The government promised “zero tolerance” against the protests this weekend, and security staff appear to outnumber demonstrators three to one.
Deputy interior minister Laurent Nunez told France 2 television at lunchtime on Saturday: “At the national level, including Paris, we’re at more than 700 detained with participation in the movement at 31,000 nationwide including 8,000 in Paris.”
As protests took over the streets in the last fortnight, Mr Macron abandoned a planned tax rise in fuel, but this has not stopped the anger.
The protests have moved to encompass a wider range of issues, including stagnant growth in the economy.
Interior Minister Christophe Castaner urged calm: “I ask the yellow vests that want to bring about a peaceful message to not go with the violent people.
“We know that the violent people are only strong because they hide themselves within the yellow vests, which hampers the security forces.”
Parts of Paris looked like they were bracing for a hurricane, with boards on windows covering up the Christmas decorations.
As well as extensive closures among some of Paris’ best-known monuments, the riots have led to Christmas markets, football matches and other events being cancelled.
Four people have been killed since the rioting began in mid-November.
The latest protests drew the attention of US President Donald Trump, who said they were a reflection of the failure of the Paris Agreement on climate change.
He tweeted: “The Paris Agreement isn’t working out so well for Paris.

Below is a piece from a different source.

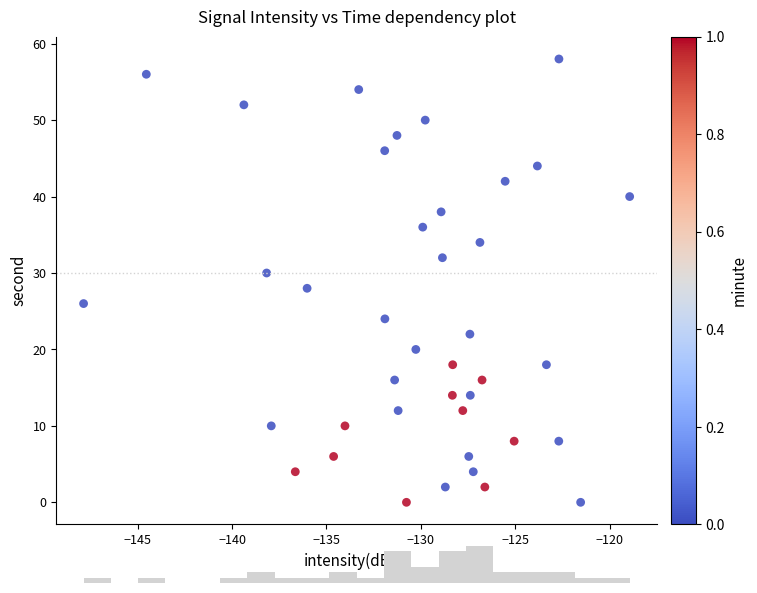

What is the range of Y values (max minus min)?

58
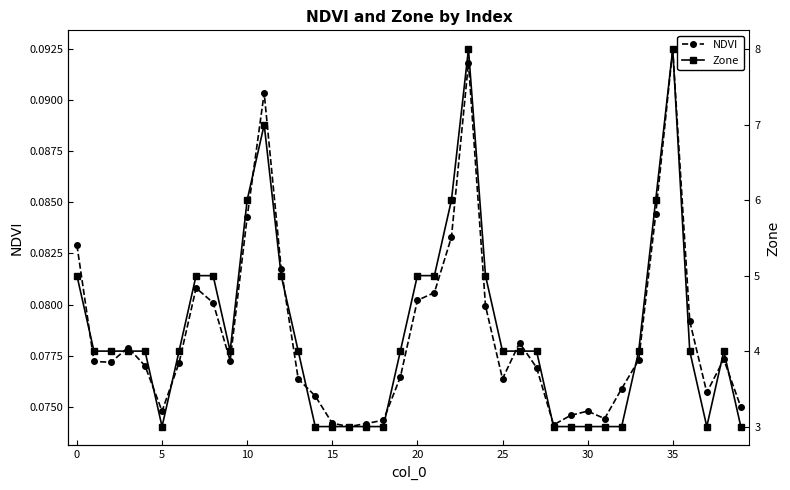

At which label does NDVI reach its peak?

35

Protests and riots all over France.
“People do not want to pay large sums of money, much to third world countries (that are questionably run), in order to maybe protect the environment.”
He later added: “Very sad day & night in Paris. Maybe it’s time to end the ridiculous and extremely expensive Paris Agreement and return money back to the people in the form of lower taxes?
“The U.S. was way ahead of the curve on that and the only major country where emissions went down last year!”